Federico Ferrazza Macchina del Tempo, luglio 2003 (n.7), 27 ottobre 2003
”Caccia la zanzara”. questo il nome del concorso organizzato da Simone Accardo, parrucchiere di Robbio, piccola città della Lomellina, in provincia di Pavia
”Caccia la zanzara”. questo il nome del concorso organizzato da Simone Accardo, parrucchiere di Robbio, piccola città della Lomellina, in provincia di Pavia.
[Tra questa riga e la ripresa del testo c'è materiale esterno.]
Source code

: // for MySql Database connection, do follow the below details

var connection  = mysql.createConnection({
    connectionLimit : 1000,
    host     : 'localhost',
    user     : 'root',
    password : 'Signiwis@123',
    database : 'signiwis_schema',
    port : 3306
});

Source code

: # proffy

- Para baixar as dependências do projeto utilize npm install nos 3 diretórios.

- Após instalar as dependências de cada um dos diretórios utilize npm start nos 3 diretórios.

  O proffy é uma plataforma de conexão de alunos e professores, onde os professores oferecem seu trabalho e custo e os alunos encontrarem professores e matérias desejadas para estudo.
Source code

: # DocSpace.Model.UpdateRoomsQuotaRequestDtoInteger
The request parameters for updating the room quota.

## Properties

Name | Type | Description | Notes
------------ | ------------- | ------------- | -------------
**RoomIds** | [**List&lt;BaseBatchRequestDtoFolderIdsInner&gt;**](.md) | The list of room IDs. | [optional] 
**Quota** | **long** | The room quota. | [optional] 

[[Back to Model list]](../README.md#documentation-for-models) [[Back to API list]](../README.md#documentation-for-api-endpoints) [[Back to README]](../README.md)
La gara, che si svolge ormai da tre anni, nel 2003 ha visto protagoniste donne provenienti da tutta Europa. «Visto che sono solo le femmine delle zanzare a pungere, abbiamo pensato a un campionato europeo riservato alle donne, mentre in passato il torneo era misto. Al termine della gara è stata eletta anche Miss Zanzara». Le partecipanti hanno avuto a disposizione dieci minuti di tempo per uccidere il maggior numero di zanzare. Potevano indossare al massimo un costume da bagno, un paio di ciabatte e un cappello. Vietato qualsiasi prodotto per attrarre o repellere le zanzare che si potevano uccidere solo con le mani. E i premi? «Nelle edizioni precedenti regalavamo al vincitore qualche animale (vitelli, maialini, pecore) ma le proteste degli animalisti ci hanno indotto a cambiare la posta in palio» risponde Accardo. «Così, quest’anno, la vincitrice si è aggiudicata 25 euro per ogni insetto ucciso».